The UN General Assembly endorsed a sweeping accord to ensure safe and orderly migration Wednesday over opposition from five countries, including the US and Hungary.
The Global Compact for Migration, the first international document dealing with the issue, is not legally binding. But the escalating debate over people leaving their home countries for new ones has sparked increasing opposition and reservations among the UN’s 193 member states.
The General Assembly resolution endorsing the compact was approved by a vote of 152-5 with Israel, the Czech Republic and Poland also voting “no” and 12 countries abstaining. The vote in favor of the resolution was lower than the 164 countries that approved the agreement by acclamation at a conference in Marrakech, Morocco, earlier this month.
The compact represents a UN-led effort to crack down on the often dangerous and illegal movements of people across borders that have turned human smuggling into a worldwide industry, and to give migrants seeking economic opportunity a chance to find it.
UN Secretary-General Antonio Guterres welcomed the resolution’s adoption, saying the compact provides a platform for international cooperation that points the way “toward humane and sensible action to benefit countries of origin, transit and destination as well as migrants themselves.”
“It calls for greater solidarity with migrants in situations of appalling vulnerability and abuse,” the UN chief said. “And it highlights the imperative of devising more legal pathways for migration, which would also help to crack down on trafficking and exploitation.”
Guterres told the Marrakech conference that “more than 60,000 migrants have died on the move since the year 2000” and called the loss of lives “a source of collective shame.”
The secretary-general and other supporters of the compact contend that migrants contribute to the world economy, including by providing needed workers in aging rich countries and returning cash to poorer home countries through remittances.
The US and other opponents argue that the compact is attempting to “globalize” how migration is carried out at the expense of the sovereignty of individual countries, and is trying to make new international law. Supporters counter that the compact is non-binding and every country remains sovereign and in charge of its borders and migration policy.
Before the vote, General Assembly President Maria Fernanda Espinosa called the compact “a historic opportunity to cooperate, exchange good practices and learn from each other so that migration, a phenomenon that has marked the history of humanity, benefits all of us.”
“Who can be against guidelines that strengthen the fight against migrant trafficking and human trafficking?,” she asked, stressing that “no state, as powerful as it may be, is able to resolve alone the challenges of international migration.”
By contrast, Hungary’s Foreign Minister Peter Szijjarto, whose country’s right-wing Prime Minister Viktor Orban is vehemently opposed to migration, warned the assembly that approving the “unbalanced, biased and extremely pro-migration” compact would be “a serious mistake.”

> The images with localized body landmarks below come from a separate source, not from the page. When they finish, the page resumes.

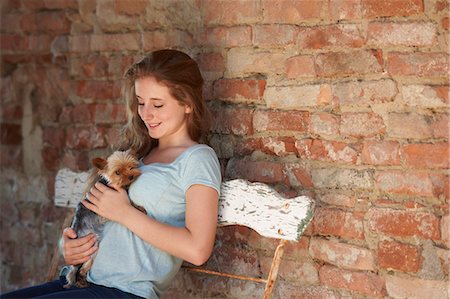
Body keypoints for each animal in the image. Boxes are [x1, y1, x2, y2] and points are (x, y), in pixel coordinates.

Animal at [63, 151, 142, 290]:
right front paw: (139, 208)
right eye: (117, 172)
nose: (131, 176)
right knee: (80, 269)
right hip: (93, 245)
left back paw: (81, 282)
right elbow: (130, 202)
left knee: (81, 269)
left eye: (131, 166)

“This document describes migration as if it would be the best thing what (cq) has ever happened to humanity,” he said. “But this is not true. Migration is a dangerous phenomenon” that has destabilized countries of origin and transit and “put enormous security risk on countries of destination.”
Szijjarto said Hungary is also concerned “that this document will contribute to launch new massive migratory flows all around the world, which will put enormous risk around the globe.”
The assembly chamber remained silent after Szijjarto’s speech but after Philippines Foreign Secretary Teodoro Locsin Jr. spoke out in strong support of the compact, diplomats burst into loud applause.
Locsin stressed that “the compact does not derogate one iota from sovereignty, but it reveals sovereignty’s fundamentally moral nature.”
“A key aspect of sovereignty is the care states must take of people inside them, even if they are on the move from countries of origin through countries of transit to where they finally end up to be welcomed or booted out,” he said.
Locsin said the compact “merely speaks truth to sovereign power and reminds it of its moral aspect.” And it mildly suggests “what might be done out of decency about the problems encountered by migrants. It does not tell states what to do,” he said.
Locsin said that “Western countries would be cesspools without migrants.”
“Migrants are not slaves in transport, but free human beings on the move, with more courage to improve their condition aboard, than ... to persist in the wretched places they must flee or perish,” Locsin said. “Sometimes the needs of state and migrants overlap, sometimes not.”
The drafting process for the global compact was launched after all 193 UN member states, including the US under President Barack Obama, adopted a declaration in 2016 saying no country can manage international migration on its own and agreed to work on a pact.